Wesley Matthews shot well (7-14, 3-8 from the arc) and scored 17 with 8 rebounds and 4 steals. He typified the difficulty defining Portland's small-man play tonight. If you want to talk opportunistic defense, forcing turnovers, he and Lillard did great. If you want to talk efficient, consistent rotations and court awareness...not as much. But overall they played well enough to win the game. It's not fair to pin the loss on a few defensive plays, nor on Matthews' brain-dead layup attempt late in the fourth. I think it's fair to say the Blazers needed one more good play or one less bad one to seal the win and the guards gave them neither.

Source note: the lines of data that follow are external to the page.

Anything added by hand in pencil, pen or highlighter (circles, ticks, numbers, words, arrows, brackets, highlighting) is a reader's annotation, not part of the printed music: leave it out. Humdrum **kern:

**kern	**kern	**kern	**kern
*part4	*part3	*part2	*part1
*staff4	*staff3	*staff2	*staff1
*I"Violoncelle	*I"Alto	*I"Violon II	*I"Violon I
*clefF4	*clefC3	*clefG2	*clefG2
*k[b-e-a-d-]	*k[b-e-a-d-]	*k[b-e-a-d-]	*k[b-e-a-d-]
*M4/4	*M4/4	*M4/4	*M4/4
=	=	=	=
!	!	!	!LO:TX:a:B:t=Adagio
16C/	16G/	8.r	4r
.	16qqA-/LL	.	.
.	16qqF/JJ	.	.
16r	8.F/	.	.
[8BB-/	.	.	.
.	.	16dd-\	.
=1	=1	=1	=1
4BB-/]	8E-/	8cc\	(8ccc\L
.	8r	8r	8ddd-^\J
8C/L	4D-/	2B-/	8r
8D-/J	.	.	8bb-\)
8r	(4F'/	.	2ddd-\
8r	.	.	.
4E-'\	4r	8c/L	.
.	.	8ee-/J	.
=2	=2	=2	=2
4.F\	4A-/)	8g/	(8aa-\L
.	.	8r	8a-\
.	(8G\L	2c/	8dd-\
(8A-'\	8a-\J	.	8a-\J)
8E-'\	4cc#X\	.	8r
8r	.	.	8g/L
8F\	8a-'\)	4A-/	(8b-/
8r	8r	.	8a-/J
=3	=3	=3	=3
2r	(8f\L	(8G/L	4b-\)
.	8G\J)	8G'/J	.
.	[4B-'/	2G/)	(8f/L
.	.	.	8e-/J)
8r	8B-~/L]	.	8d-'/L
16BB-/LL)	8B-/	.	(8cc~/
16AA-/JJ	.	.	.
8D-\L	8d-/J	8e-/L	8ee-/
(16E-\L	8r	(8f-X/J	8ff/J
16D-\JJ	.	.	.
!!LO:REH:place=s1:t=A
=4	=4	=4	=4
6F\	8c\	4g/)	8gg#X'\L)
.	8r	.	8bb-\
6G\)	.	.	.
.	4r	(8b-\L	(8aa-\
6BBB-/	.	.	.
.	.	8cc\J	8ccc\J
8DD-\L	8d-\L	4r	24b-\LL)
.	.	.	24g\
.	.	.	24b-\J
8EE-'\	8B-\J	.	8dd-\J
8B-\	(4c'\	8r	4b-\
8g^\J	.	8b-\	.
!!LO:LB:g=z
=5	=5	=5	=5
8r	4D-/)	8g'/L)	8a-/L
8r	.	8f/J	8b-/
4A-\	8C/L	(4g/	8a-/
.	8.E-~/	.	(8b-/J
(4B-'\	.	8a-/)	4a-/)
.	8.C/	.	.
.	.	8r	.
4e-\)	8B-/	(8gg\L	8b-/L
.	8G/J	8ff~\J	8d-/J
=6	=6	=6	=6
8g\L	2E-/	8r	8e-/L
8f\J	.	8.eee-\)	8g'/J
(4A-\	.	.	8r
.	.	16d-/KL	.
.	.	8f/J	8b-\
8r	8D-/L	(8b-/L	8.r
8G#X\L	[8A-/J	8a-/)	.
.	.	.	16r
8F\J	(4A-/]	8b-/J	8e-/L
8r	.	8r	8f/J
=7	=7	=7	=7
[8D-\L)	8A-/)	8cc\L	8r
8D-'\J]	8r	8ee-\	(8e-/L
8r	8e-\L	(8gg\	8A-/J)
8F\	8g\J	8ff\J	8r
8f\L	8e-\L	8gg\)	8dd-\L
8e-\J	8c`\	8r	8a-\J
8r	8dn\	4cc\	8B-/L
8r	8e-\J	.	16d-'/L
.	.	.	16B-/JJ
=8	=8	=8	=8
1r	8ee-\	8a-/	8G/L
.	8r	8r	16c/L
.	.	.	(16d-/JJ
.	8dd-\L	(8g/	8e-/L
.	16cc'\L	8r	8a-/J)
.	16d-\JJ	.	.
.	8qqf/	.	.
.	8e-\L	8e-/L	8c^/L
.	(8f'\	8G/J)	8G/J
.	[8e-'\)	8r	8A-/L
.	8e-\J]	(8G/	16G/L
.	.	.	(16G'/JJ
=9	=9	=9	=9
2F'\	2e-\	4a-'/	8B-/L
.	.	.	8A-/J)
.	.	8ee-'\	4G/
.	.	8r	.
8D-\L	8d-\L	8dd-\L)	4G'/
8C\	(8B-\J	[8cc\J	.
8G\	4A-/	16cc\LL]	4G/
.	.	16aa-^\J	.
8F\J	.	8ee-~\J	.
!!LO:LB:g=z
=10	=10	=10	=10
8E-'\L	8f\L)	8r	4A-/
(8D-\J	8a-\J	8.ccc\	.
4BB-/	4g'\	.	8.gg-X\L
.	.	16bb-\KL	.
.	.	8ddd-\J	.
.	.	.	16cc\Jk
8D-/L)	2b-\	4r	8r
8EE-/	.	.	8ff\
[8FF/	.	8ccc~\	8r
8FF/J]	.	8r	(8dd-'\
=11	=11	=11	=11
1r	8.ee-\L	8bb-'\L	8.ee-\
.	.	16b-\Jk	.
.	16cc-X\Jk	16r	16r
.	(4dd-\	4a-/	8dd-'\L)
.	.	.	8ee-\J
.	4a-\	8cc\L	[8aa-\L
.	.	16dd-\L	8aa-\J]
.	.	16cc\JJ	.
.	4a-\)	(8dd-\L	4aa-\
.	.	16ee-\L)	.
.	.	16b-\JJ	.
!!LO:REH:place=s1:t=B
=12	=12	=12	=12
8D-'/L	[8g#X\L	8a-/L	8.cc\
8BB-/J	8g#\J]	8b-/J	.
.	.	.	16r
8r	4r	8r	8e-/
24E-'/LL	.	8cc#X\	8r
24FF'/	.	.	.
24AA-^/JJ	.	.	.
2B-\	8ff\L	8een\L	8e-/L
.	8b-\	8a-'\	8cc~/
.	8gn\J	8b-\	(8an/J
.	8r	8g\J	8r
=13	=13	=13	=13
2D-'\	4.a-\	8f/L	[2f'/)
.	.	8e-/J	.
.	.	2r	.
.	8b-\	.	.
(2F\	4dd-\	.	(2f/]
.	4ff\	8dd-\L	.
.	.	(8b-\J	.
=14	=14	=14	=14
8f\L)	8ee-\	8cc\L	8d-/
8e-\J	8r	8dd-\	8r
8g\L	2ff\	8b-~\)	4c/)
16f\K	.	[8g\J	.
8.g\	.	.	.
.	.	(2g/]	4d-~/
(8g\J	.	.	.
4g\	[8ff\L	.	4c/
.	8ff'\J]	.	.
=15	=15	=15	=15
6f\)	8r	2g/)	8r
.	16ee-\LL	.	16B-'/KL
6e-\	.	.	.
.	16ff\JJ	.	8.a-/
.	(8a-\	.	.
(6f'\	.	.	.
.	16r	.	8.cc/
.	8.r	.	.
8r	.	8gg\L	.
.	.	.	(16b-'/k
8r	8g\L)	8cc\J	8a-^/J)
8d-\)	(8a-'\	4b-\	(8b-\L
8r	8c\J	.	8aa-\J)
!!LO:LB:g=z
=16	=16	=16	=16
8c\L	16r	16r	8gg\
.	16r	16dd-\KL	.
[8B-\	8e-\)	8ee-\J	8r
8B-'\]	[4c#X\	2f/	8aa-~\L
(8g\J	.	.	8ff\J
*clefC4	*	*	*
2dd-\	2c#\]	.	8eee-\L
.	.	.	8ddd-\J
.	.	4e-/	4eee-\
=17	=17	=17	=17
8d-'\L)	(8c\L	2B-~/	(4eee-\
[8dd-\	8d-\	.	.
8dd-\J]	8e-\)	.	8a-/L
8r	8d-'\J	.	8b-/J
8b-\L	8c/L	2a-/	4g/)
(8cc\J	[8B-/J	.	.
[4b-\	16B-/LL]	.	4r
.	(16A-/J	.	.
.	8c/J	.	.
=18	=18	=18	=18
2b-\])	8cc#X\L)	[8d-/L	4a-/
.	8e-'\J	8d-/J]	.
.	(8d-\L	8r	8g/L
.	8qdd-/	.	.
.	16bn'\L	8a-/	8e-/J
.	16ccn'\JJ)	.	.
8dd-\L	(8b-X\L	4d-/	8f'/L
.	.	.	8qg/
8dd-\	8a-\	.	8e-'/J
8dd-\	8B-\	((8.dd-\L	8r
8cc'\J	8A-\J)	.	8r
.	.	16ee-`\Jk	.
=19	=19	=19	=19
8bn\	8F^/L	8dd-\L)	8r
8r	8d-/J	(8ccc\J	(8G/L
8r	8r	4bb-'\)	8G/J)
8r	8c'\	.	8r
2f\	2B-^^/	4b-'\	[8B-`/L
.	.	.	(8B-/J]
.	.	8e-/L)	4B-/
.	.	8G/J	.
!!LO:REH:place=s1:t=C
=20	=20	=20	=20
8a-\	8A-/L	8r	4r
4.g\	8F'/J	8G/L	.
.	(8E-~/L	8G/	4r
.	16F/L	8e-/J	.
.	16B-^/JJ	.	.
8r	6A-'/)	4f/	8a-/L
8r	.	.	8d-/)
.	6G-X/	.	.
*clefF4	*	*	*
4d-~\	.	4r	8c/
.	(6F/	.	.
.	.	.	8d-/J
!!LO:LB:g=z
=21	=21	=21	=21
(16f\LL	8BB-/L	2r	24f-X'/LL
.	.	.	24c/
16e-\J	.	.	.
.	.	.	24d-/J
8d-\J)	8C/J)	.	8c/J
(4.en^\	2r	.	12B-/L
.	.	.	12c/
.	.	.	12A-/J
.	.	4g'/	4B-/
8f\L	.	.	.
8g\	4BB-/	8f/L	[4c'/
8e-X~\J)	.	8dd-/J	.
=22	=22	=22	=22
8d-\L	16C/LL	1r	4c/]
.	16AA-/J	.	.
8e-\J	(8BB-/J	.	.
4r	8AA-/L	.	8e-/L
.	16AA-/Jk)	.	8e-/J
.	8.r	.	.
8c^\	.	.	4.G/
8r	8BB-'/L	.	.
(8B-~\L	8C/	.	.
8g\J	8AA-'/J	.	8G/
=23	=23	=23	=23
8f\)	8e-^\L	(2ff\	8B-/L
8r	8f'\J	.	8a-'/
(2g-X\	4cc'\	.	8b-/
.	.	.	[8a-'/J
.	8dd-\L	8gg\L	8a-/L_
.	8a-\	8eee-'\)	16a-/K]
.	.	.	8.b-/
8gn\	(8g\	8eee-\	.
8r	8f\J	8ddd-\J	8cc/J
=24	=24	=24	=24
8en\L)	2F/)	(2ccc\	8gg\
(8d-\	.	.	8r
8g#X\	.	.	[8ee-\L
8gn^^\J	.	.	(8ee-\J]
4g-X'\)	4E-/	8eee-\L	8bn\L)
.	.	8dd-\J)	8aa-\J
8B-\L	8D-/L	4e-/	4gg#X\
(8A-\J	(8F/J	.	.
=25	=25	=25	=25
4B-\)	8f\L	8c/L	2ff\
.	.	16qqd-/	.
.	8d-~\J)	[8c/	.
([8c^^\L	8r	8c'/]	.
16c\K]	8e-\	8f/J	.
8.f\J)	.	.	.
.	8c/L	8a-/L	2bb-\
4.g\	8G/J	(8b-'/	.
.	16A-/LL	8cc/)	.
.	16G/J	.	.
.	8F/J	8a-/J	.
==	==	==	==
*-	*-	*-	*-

Steve Blake's 7 assists and 2 steals in 20 minutes highlighted the bench contribution. He played a gritty, smart game. It's cool that Blake has that same, "I'm going for it!" look on his face whether he's defending a barely-competent J.J. Barea or braced against a totally-unstoppable Dirk Nowitzki. His expression never wavers.
CJ McCollum hit a couple of threes and 3-4 foul shots for 9 points in 15 minutes. He's becoming a shark out there. Just when you think you're safe in the water...SNAP goes the wrist and 3 more go up on the scoreboard for Portland.
Chris Kaman had a couple of offensive rebounds but looked a step slow and out of sorts in his 16 minutes. He got a technical for a fairly-justified complaint on a non-call but that frustration seemed to define him tonight.
Meyers Leonard hit a 3 and scored 5 overall in 12 minutes but committed 3 turnovers and racked up 3 personals.
Mavs Moneyball will be jumping in the air twice over the comeback.
The Blazers face Houston tomorrow night. Playing overtime in the first game of a back-to-back is no fun but at least the flight is short.